MENGAPA BEGITU BERAT MEMAAFKAN

Published by achmad dharmawan on

Assalamualaikum wrwb.
     Alhamdulillah, puji dan syukur hanya kepada Allah ‘Azza wa Jalla. Pagi ini kita sehat afiat, bisa memulai aktifitas kita? Mari kita niatkan semua itu sebagai pengabdian kepada Allah. Aliran darah, denyut jantung, tarikan dan hembusan nafas kita, kita bersamakan dengan dzikir dan wirid kita kepada-Nya. Semoga Allah senantiasa mengingat kita, menyayangi, melindungi, dan memanjakan kita dengan kasih sayang-Nya.
     Shalawat dan salam, terus kita senandungkan mengiringi shalawat Allah dan Malaikat-Nya pada Baginda Rasulullah saw, keluarga, sahabat, dan pengikutnya. Insya Allah setiap kesulitan yang kita hadapi, Allah kasih kemudahan dan jalan keluar yang baik, guna bekal perjalanan kita menuju ridha-Nya.

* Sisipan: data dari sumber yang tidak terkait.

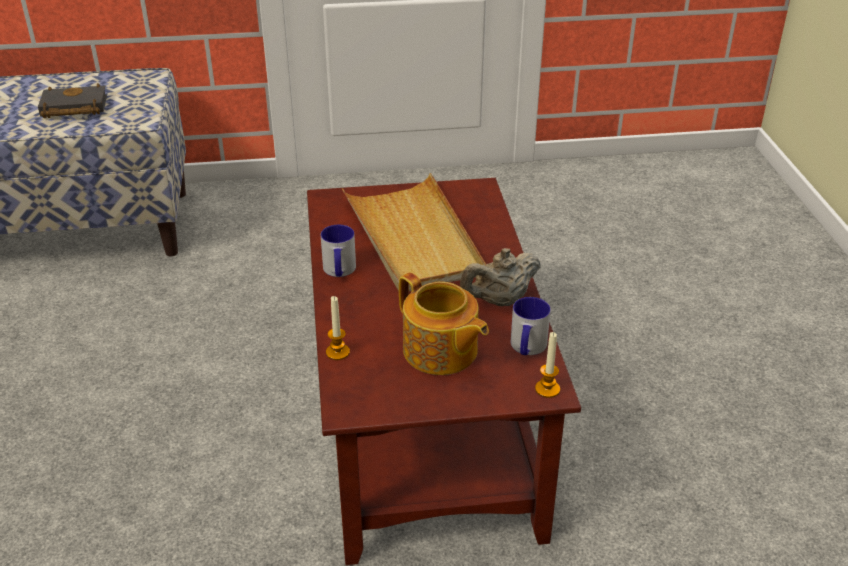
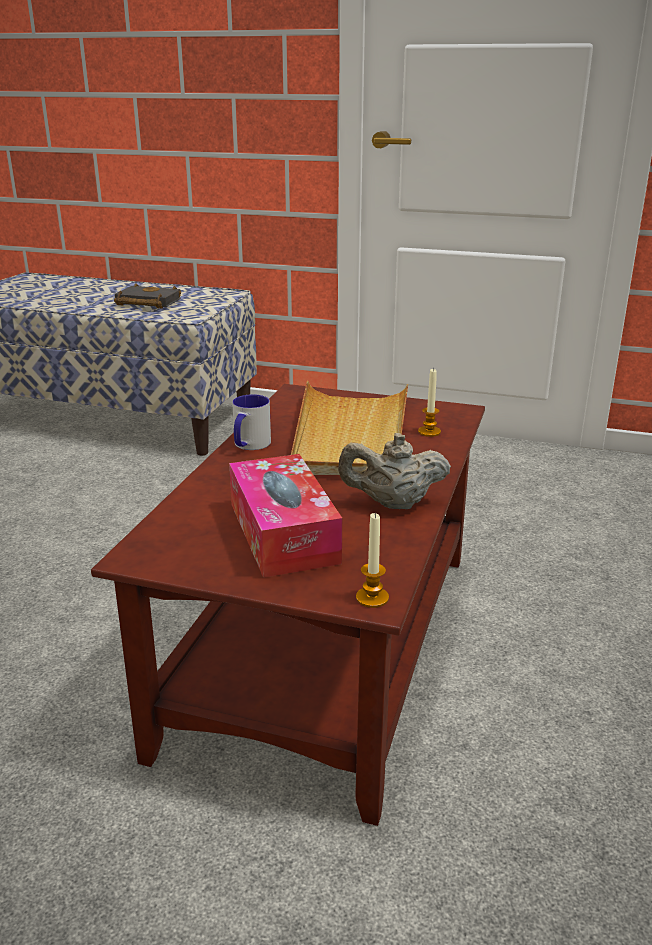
camera: 25 degrees right, 10 degrees down
(337, 352) = (177, 507): candle -> candle (429, 432)
(440, 352) = (283, 532): teapot -> tissue box
(527, 348) = (384, 553): mug -> none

     Saudaraku, dalam praktik kehidupan kita sehari-hari rasanya sangat tidak mudah menghindari berbuat salah kepada orang lain. Kadang-kadang diam saja, dengan wajah yang kurang ceria (tabassum) sudah bisa menimbulkan reaksi kurang bersahabat dari orang yang bertemu. Dalam hal bertutur kata, sering sekali — meskipun mungkin tidak sengaja — kita mengeluarkan kata-kata yang tajam, dan tanpa kita sadari ternyata “menikam” atau “menusuk” perasaan dan hati orang lain. Padahal setajam-tajam pisau atau pedang, menurut Imam Al-Ghazali, masih lebih tajam tutur kata lisan kita.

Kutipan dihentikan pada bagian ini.